Fakta ini jelas tidak ideal. Jurnalisme mensyaratkan keberimbangan dalam pemberitaan.

MENOLAK JURNALIS
ISIS BUNUH JURNALIS JEPANG | Dailymail.co.uk |
Namun harus diakui, menyajikan keberimbangan dalam berita terorisme, bukan hal yang mudah.

Apalagi bila menyangkut ISIS, yang memiliki karakter tidak welcome dengan budaya jurnalistik (yang dinilai sebagai “kebarat-baratan).

Reporters Without Borders menempatkan Suriah, sebagai negara paling mematikan di dunia bagi jurnalis.

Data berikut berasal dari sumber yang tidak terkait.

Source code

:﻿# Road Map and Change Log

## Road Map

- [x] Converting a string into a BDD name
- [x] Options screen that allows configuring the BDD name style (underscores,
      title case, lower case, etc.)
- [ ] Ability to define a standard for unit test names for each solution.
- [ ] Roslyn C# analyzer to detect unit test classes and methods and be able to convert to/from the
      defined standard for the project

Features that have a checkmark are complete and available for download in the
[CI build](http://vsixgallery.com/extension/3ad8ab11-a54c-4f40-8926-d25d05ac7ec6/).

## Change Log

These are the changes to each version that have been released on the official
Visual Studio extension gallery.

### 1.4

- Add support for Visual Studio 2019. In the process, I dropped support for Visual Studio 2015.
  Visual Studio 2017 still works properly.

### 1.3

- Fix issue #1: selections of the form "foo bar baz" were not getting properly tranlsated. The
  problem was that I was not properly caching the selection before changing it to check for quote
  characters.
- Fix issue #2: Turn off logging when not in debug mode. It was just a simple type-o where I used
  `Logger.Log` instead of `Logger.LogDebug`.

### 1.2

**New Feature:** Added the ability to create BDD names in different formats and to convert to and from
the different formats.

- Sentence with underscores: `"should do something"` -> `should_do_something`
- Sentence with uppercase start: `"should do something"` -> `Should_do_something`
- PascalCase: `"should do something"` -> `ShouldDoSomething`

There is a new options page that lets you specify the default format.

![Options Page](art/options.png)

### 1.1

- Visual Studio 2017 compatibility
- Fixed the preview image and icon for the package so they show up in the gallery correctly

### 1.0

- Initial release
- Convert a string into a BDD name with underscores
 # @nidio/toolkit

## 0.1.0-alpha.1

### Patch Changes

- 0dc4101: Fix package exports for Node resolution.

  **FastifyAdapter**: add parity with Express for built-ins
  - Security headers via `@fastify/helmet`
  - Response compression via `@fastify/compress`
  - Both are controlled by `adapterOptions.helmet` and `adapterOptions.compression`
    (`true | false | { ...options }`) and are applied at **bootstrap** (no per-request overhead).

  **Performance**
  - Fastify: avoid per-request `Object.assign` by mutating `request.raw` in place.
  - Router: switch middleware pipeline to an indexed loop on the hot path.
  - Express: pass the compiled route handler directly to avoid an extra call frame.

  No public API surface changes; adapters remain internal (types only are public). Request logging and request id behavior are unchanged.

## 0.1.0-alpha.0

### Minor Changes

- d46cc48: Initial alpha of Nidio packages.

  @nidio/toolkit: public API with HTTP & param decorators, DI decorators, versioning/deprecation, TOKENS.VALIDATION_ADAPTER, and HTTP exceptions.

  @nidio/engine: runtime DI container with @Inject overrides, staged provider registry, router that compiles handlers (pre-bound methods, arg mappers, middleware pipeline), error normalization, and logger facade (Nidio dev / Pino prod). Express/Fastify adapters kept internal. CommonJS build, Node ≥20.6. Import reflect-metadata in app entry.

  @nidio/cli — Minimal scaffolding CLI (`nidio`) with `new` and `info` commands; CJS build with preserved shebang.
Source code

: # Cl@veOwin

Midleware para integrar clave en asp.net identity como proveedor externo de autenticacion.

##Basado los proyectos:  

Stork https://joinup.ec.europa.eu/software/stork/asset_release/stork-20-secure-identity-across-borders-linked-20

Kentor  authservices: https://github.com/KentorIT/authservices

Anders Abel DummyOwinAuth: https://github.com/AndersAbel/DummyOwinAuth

Pada 2014, setidaknya ada 15 jurnalis tewas.

ISIS menerapkan kediktatoran informasi di daerah yang mereka kontrol. ISIS juga tidak ragu-ragu untuk “menghilangkan” jurnalis dan menganggapnya sebagai musuh.

Bahkan, jurnalis juga menjadi salah satu sandera yang dibunuh.

Dalam catatan International Federation of Journalist (IFJ), selama 2015, setidaknya 91 jurnalis terbunuh.

Sepak terjang ISIS serupa dengan Al Qaeda. Mereka hanya bersedia “berbicara” dengan cara yang mereka mau.

Melalui video atau saluran lain, tanpa memberi kesempatan media untuk “berdialog” dalam peliputan.

Bagaimana keberimbangan bisa tercipta, bila tidak ada saluran untuk melakukannya?

TERORIS INDONESIA

KELOMPOK SANTOSO | foto: Url Liputan6.com |
Dalam konteks Indonesia misalnya, bisa dilihat dalam pemberitaan menyangkut kelompok Santoso.

Kelompok yang disebut-sebut sebagai jaringan Jamaah Islamiyah (JI) dan Al Qaeda (belakangan Kapolri Badroddin Haiti menyebut mereka sebagai jaringan ISIS) ini, sering diberitakan melancarkan aksinya.

Pada September 2015, kelompok ini dikabarkan melakukan teror dengan memenggal warga desa di Poso, Sulawesi Tengah.

Hampir seluruh pemberitaan didapatkan dari sumber kepolisian. Tidak ada suara dari kelompok Santoso yang dikabarkan bersembunyi di hutan.

Mengapa kelompok Santoso tidak angkat bicara? (*)

ID Nugroho

*Melalui tulisan ini, saya mengundang Kelompok Santoso untuk bersedia diwawancara.